Why the government shouldn’t allow the CNOOC takeover: a Falun Gong perspective


Activists level serious allegations against the Chinese state-owned company

by Nick Taylor-Vaisey on Thursday, October 18, 2012 

MacLeans - Yesterday, when I asked readers to direct my reporting on the Hill, someone asked me to tell a story about one of the hottest issues of the past few months.

I didn’t think I’d get a chance to report on that, since I’m sticking to parliamentary committees, for the most part, during this crowdsourcing experiment. But then, lo and behold, an email popped into my inbox announcing a press conference this morning. Former Liberal and independent MP David Kilgour, a human-rights activist and long-time supporter of the Falun Gong, was appearing with Lucy Zhou, the national coordinator of the Falun Dafa Association of Canada. They were there to call on the federal government to block state-owned CNOOC’s takeover bid of Nexen. I checked out the press conference this morning.
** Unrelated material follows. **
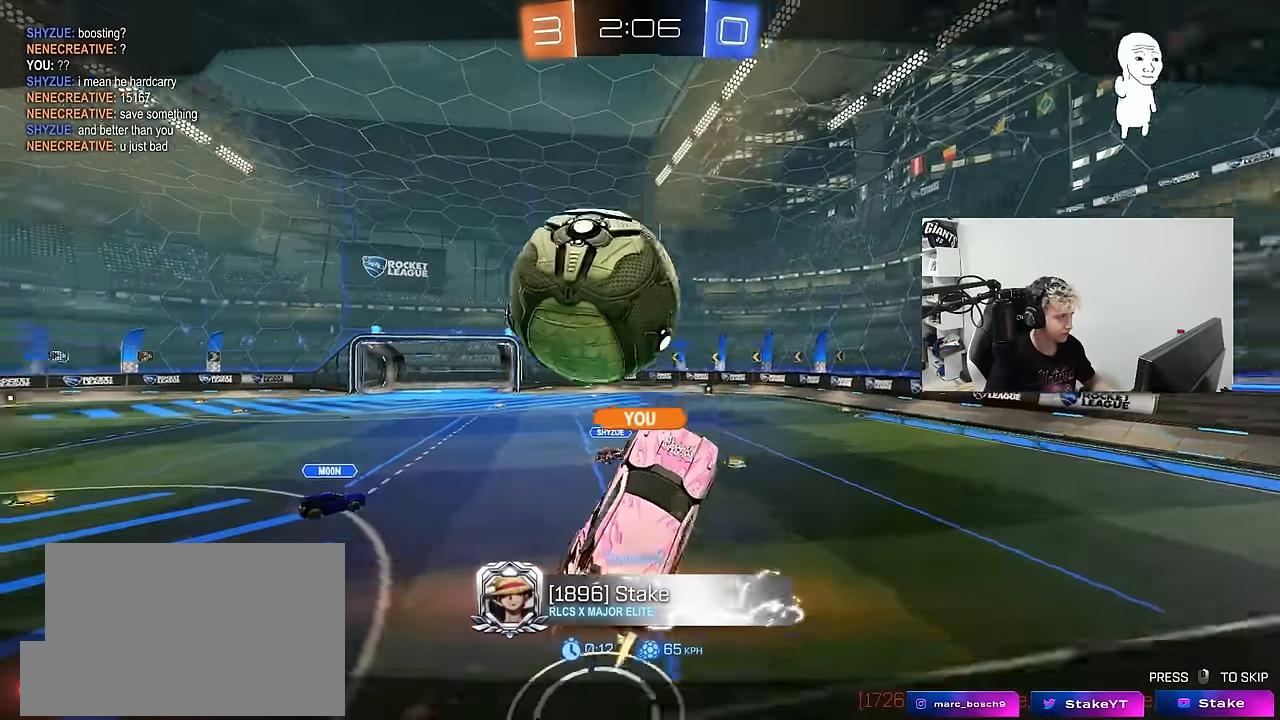
{"keys": [], "mouse": [], "mouse_move": "still", "events": []}
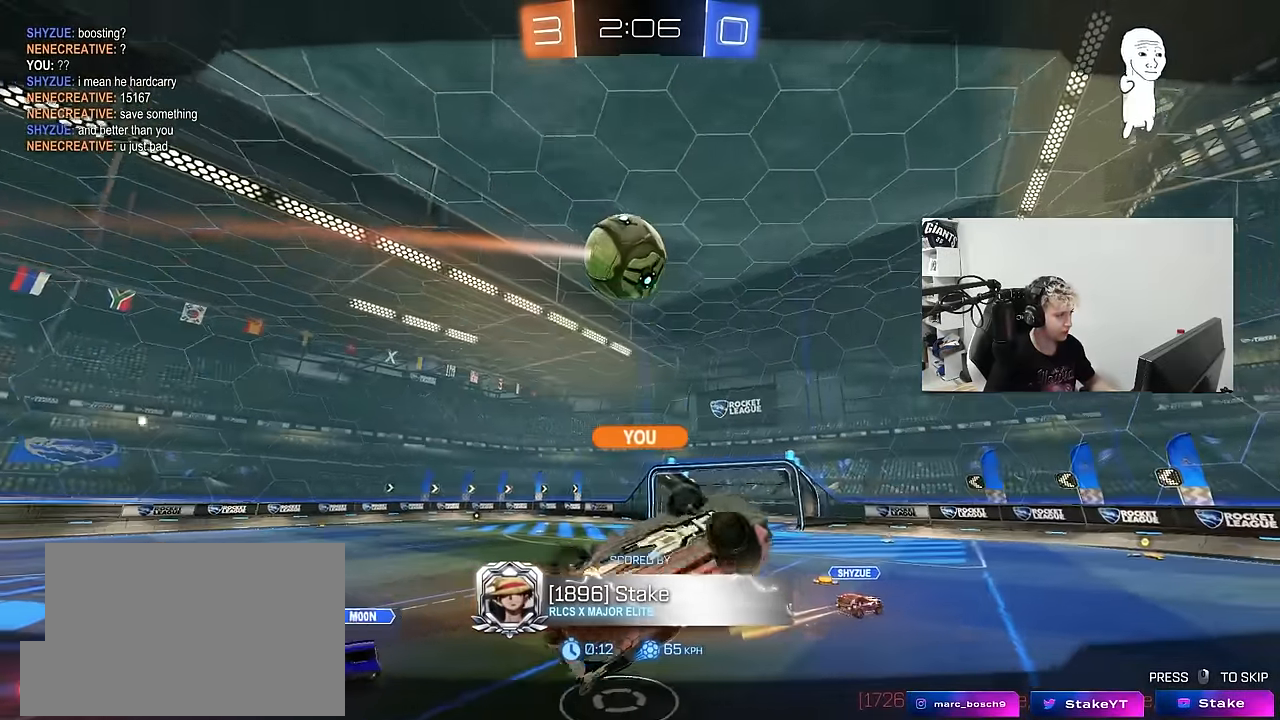
{"keys": [], "mouse": [], "mouse_move": "still", "events": []}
(By now, you might have seen some of the reporting that came out of that presser: both iPolitics’ Derek Abma and Sun Media’s Daniel Proussalidis have already filed stories that detail what was presented.)

Zhou presented journalists with 14 pages worth of documents detailing alleged abuses committed by a CNOOC subsidiary in Tianjin, Bohai Oil Corporation, against employees who practiced Falun Gong. The allegations are sweeping, and if you’ve followed Falun Gong protests over the years, the language will sound familiar. It’s unlike anything we’d encounter in Canada.
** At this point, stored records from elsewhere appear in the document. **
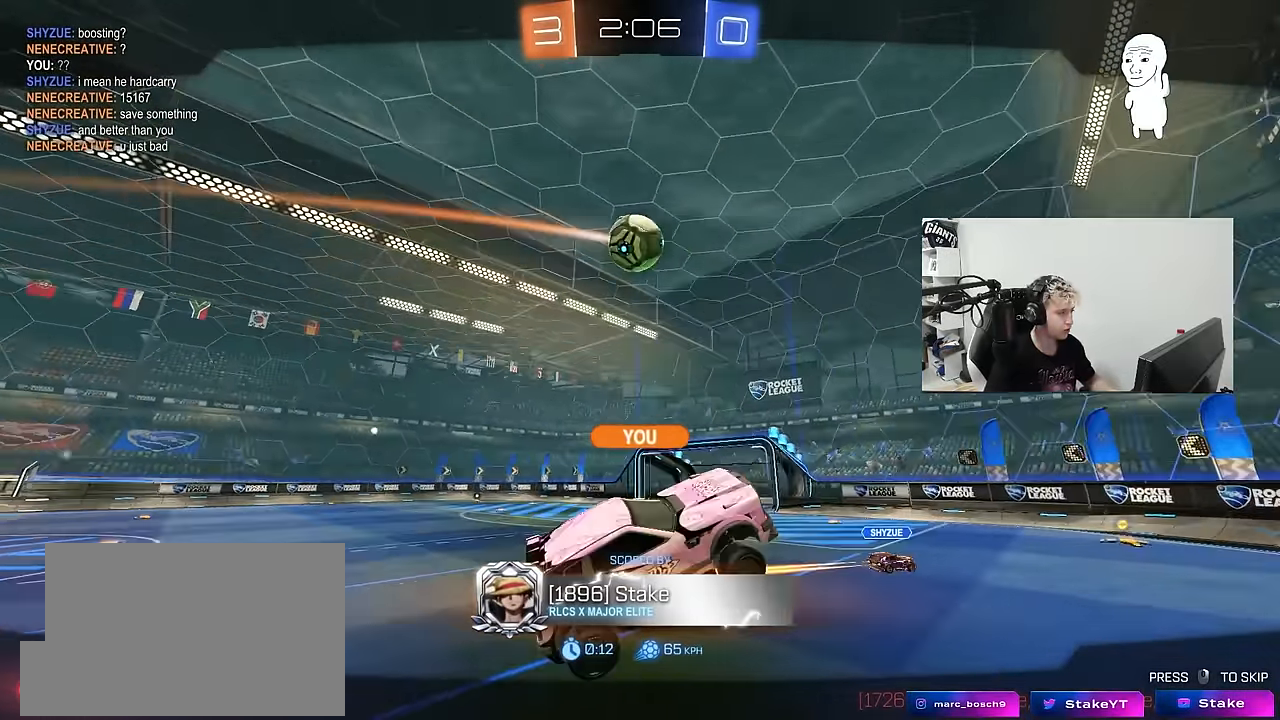
{"keys": [], "mouse": [], "mouse_move": "still", "events": [[317, "t", "down"], [467, "t", "up"]]}
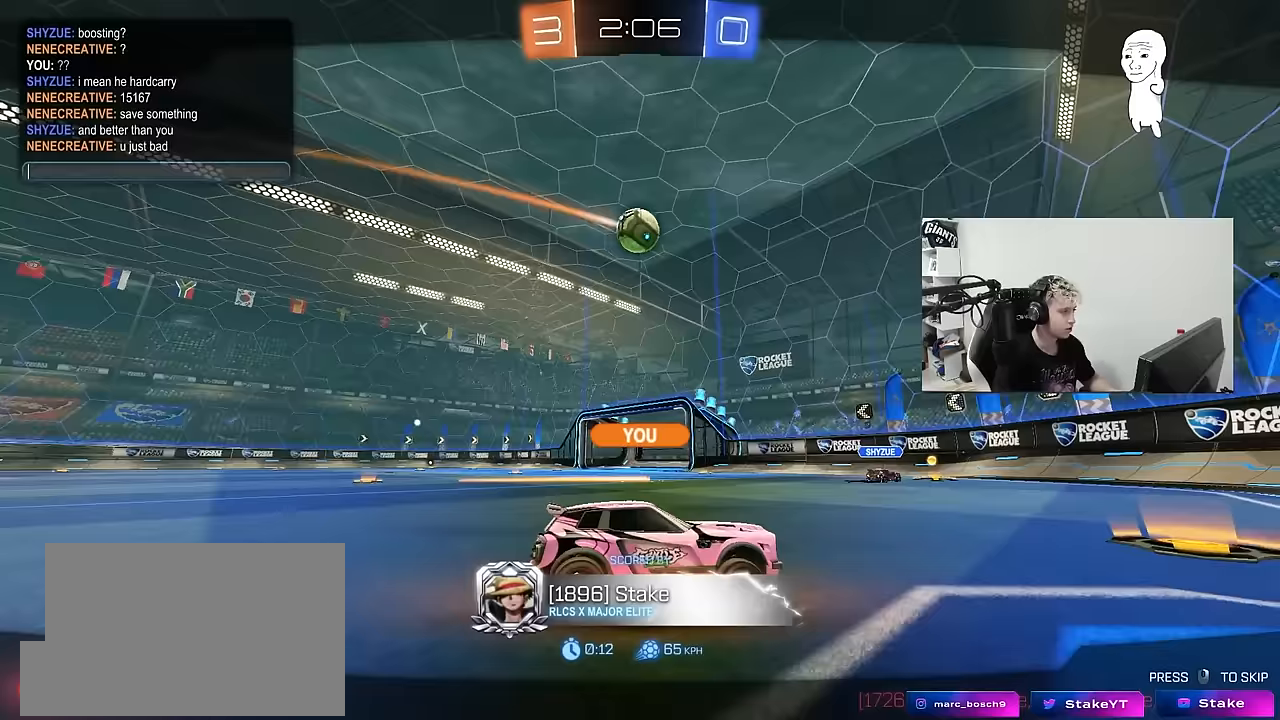
{"keys": [], "mouse": [], "mouse_move": "still", "events": []}
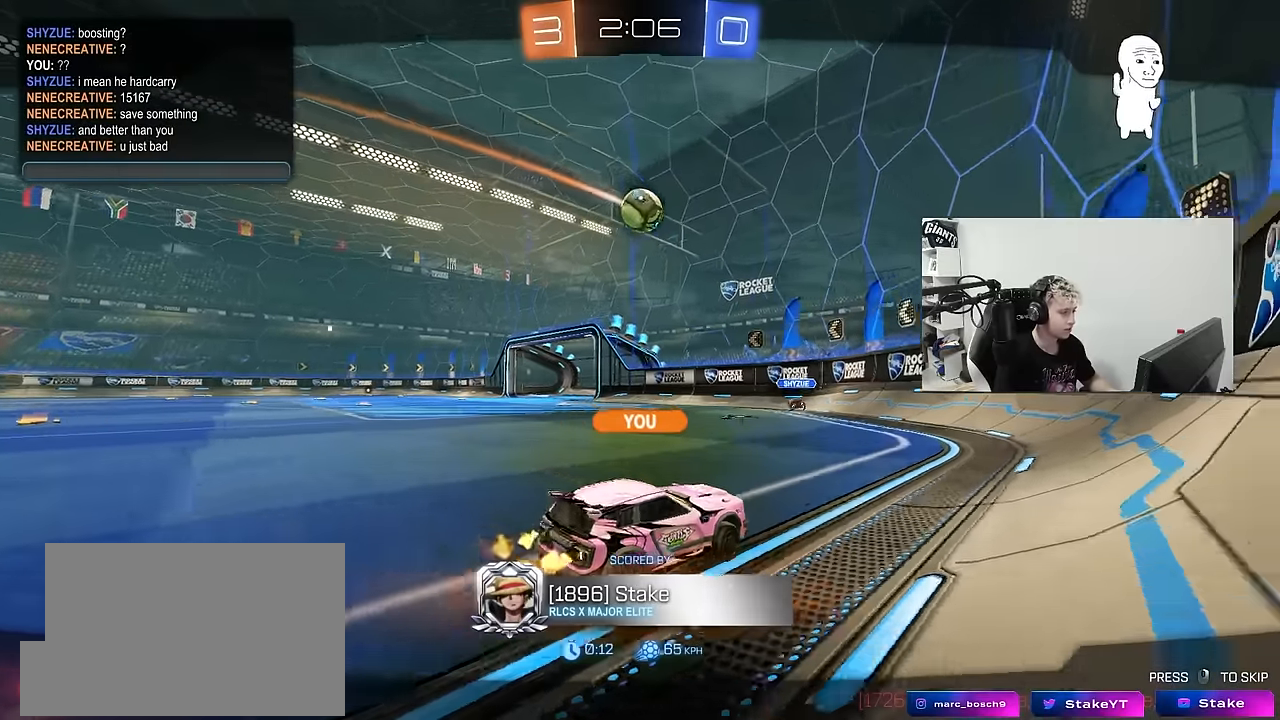
{"keys": ["s", "space"], "mouse": [], "mouse_move": "still", "events": [[350, "e", "down"], [400, "s", "down"], [500, "e", "up"], [500, "space", "down"]]}
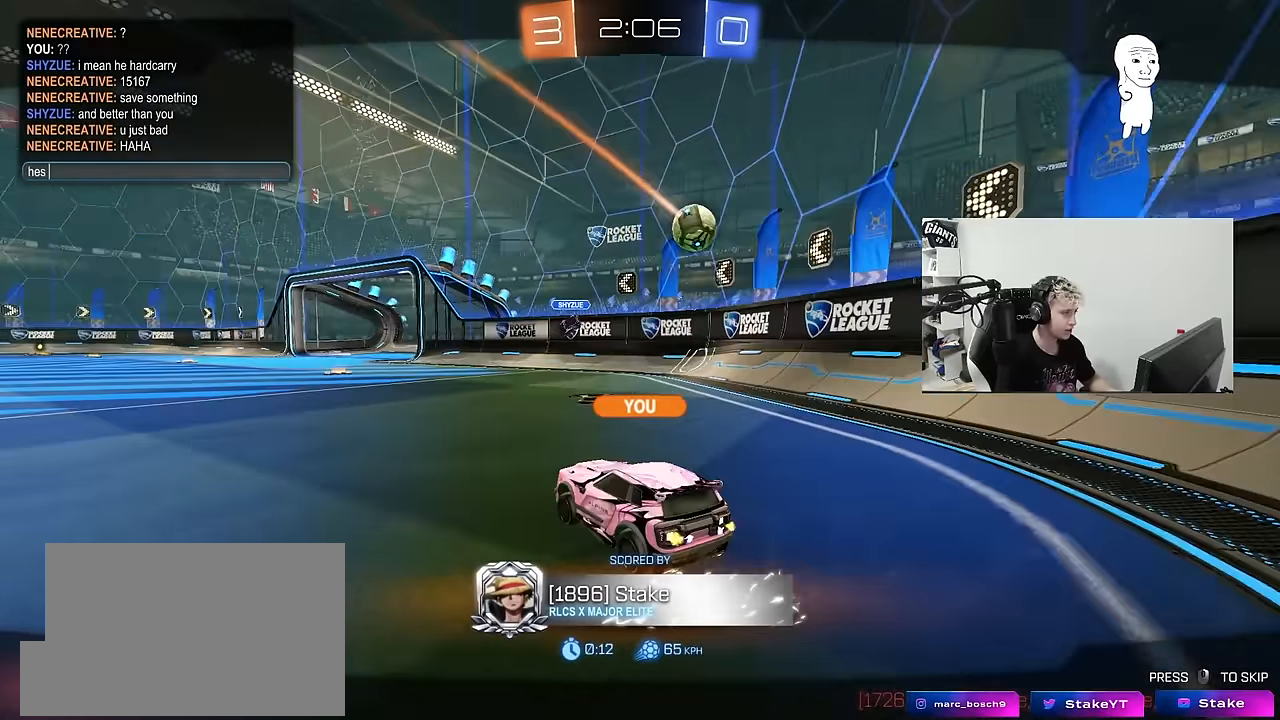
{"keys": [], "mouse": [], "mouse_move": "still", "events": [[50, "s", "up"], [83, "space", "up"], [317, "space", "down"], [467, "space", "up"]]}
The documents allude to “brainwashing centres” where some employees were sent; crimes against humanity; mental and economic persecution; forced labour camps; and ransacking, confiscation and kidnapping.
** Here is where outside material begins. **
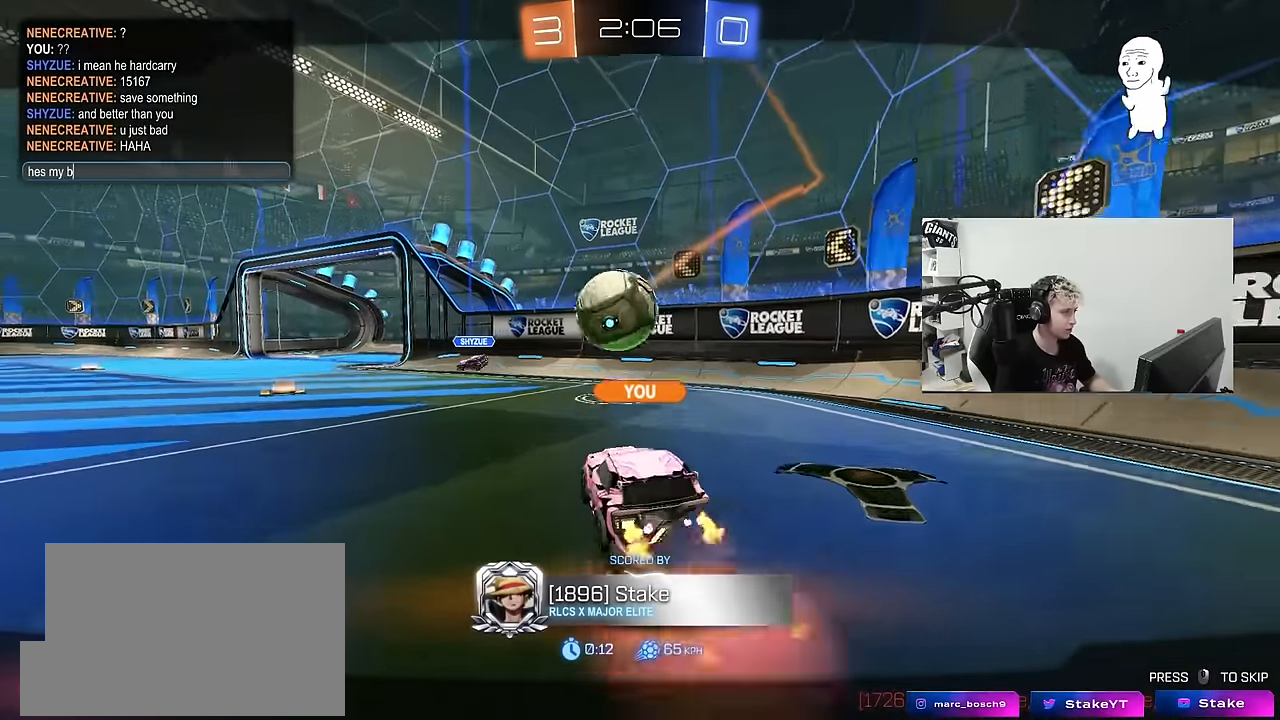
{"keys": ["r"], "mouse": [], "mouse_move": "still", "events": [[333, "f", "down"], [433, "r", "down"], [483, "f", "up"]]}
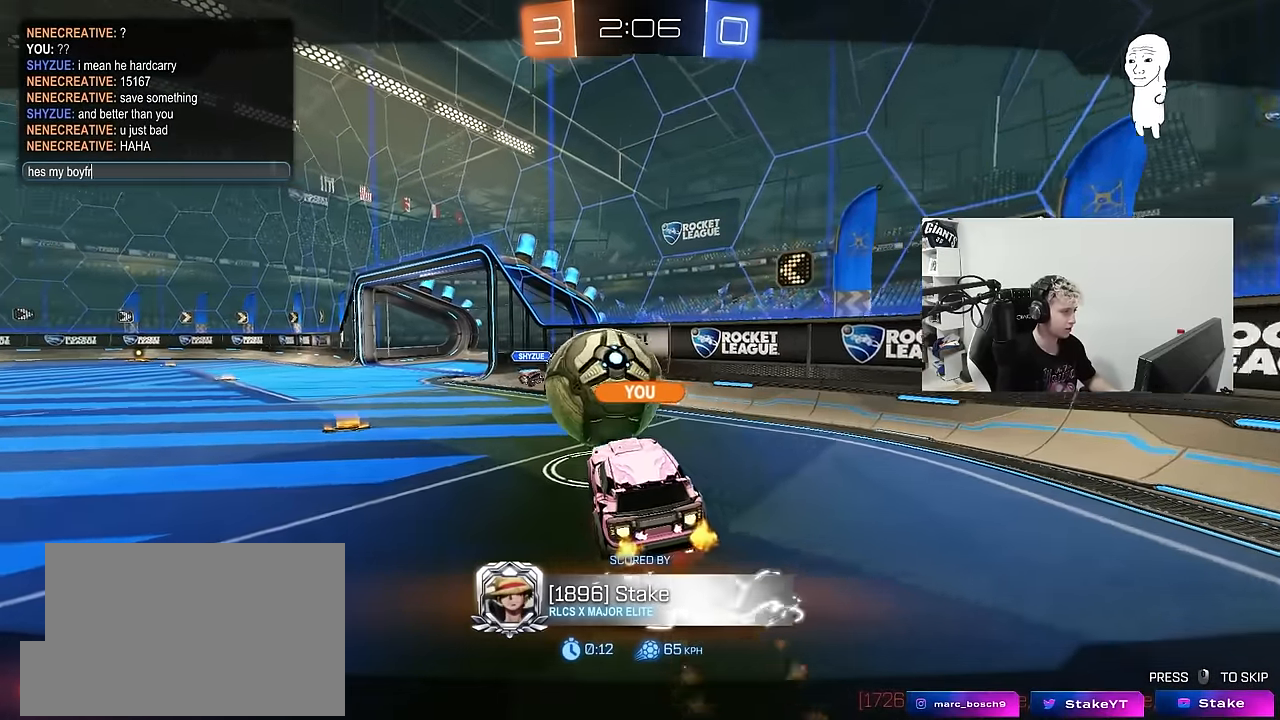
{"keys": [], "mouse": [], "mouse_move": "still", "events": [[33, "r", "up"], [117, "e", "down"], [217, "e", "up"], [300, "d", "down"], [400, "d", "up"]]}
The Falun Dafa allege that in 2005, a 43-year-old Falun Gong practitioner named Wang Yanying was locked up simply for accessing the internet. Later that year, when her contract was up for renewal, she was allegedly told to renounce Falun Gong or be fired. Then, when she was pregnant, she was allegedly arrested—illegally—and sent to a mental hospital where she “was forced to take medication and injected with harmful drugs for ‘psychiatric treatment.’” After that, she was allegedly tortured at a forced labour camp. That’s where “as many as twelve convicts struck her head with electric batons all at once.”

That’s heavy stuff. And documents handed out to journalists chronicled more than a dozen other stories, each similarly disturbing. It’s hard to report that material verbatim, because we’re so removed from it all. But there was Zhou, at the podium, claiming some of the people allegedly persecuted were friends of Falun Gong practitioners in Canada. Would they make this stuff up, or exaggerate it, because they simply don’t like the Chinese government?

It’s hard to know, sitting here on Parliament Hill, where we’re a world away from the answers to those questions.